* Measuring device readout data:
[Start of Attachment]
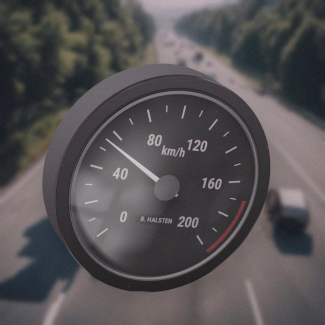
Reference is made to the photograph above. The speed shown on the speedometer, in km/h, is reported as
55 km/h
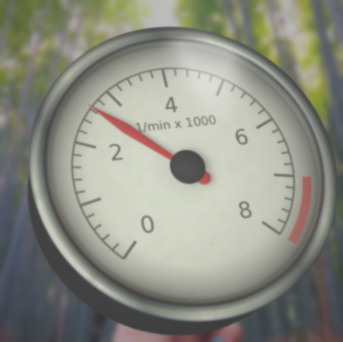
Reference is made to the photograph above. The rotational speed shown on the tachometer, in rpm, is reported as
2600 rpm
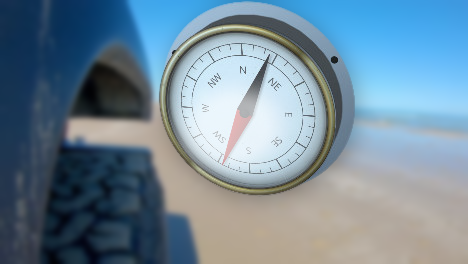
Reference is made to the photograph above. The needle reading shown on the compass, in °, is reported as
205 °
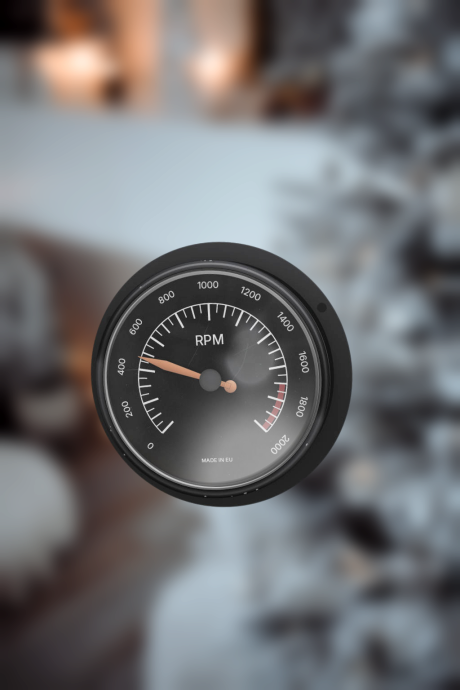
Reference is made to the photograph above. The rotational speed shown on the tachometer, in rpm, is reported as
475 rpm
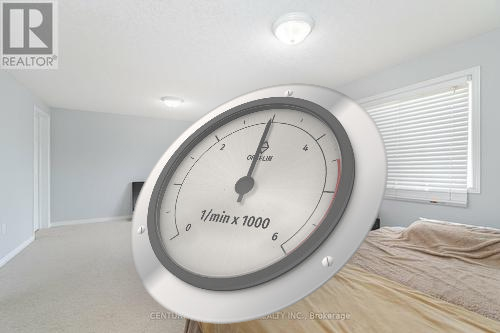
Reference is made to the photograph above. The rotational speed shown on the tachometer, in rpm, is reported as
3000 rpm
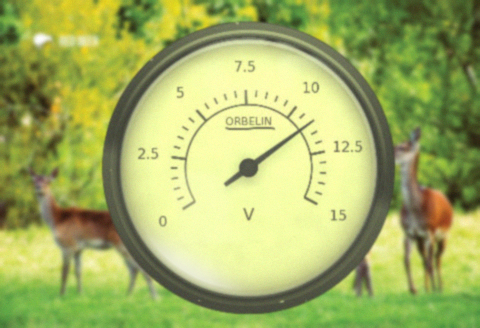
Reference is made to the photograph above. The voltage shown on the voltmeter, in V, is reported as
11 V
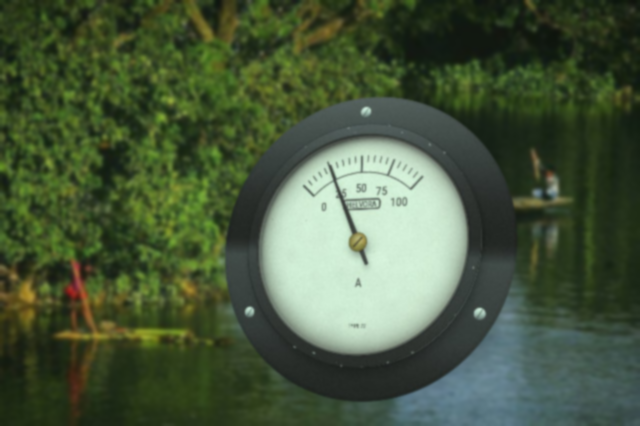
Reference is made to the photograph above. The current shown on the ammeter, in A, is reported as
25 A
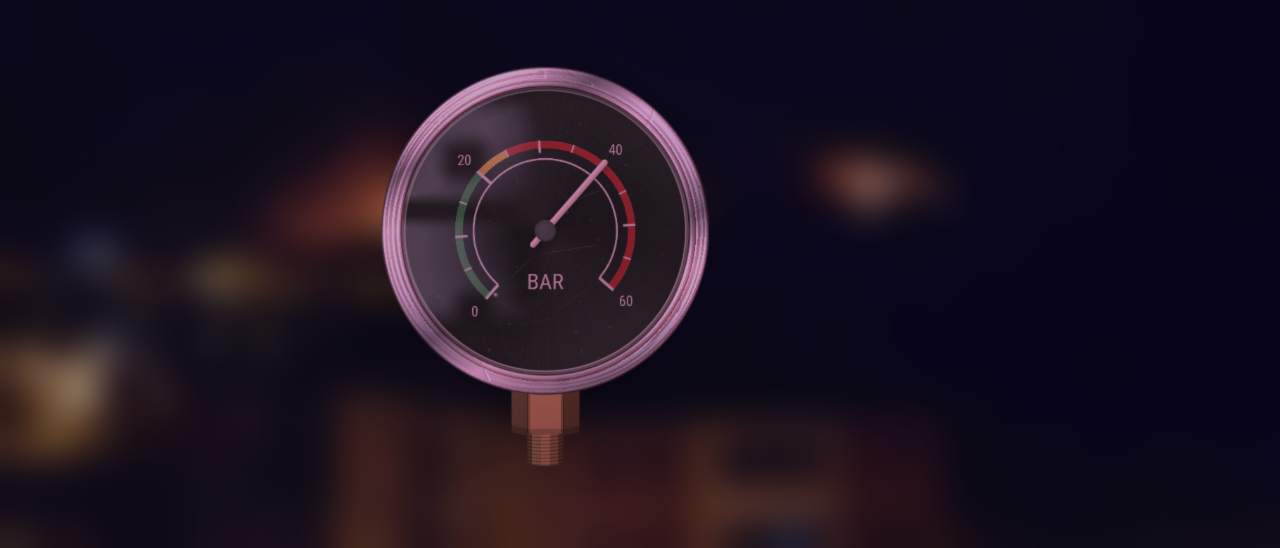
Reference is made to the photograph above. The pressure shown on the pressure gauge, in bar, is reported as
40 bar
[End of Attachment]
* EXERCISE GOAL: Quote every line of text in the data above word for word, leaving the pictures out.

* FINISHED TASK:
Reference is made to the photograph above. The speed shown on the speedometer, in km/h, is reported as
55 km/h
Reference is made to the photograph above. The rotational speed shown on the tachometer, in rpm, is reported as
2600 rpm
Reference is made to the photograph above. The needle reading shown on the compass, in °, is reported as
205 °
Reference is made to the photograph above. The rotational speed shown on the tachometer, in rpm, is reported as
475 rpm
Reference is made to the photograph above. The rotational speed shown on the tachometer, in rpm, is reported as
3000 rpm
Reference is made to the photograph above. The voltage shown on the voltmeter, in V, is reported as
11 V
Reference is made to the photograph above. The current shown on the ammeter, in A, is reported as
25 A
Reference is made to the photograph above. The pressure shown on the pressure gauge, in bar, is reported as
40 bar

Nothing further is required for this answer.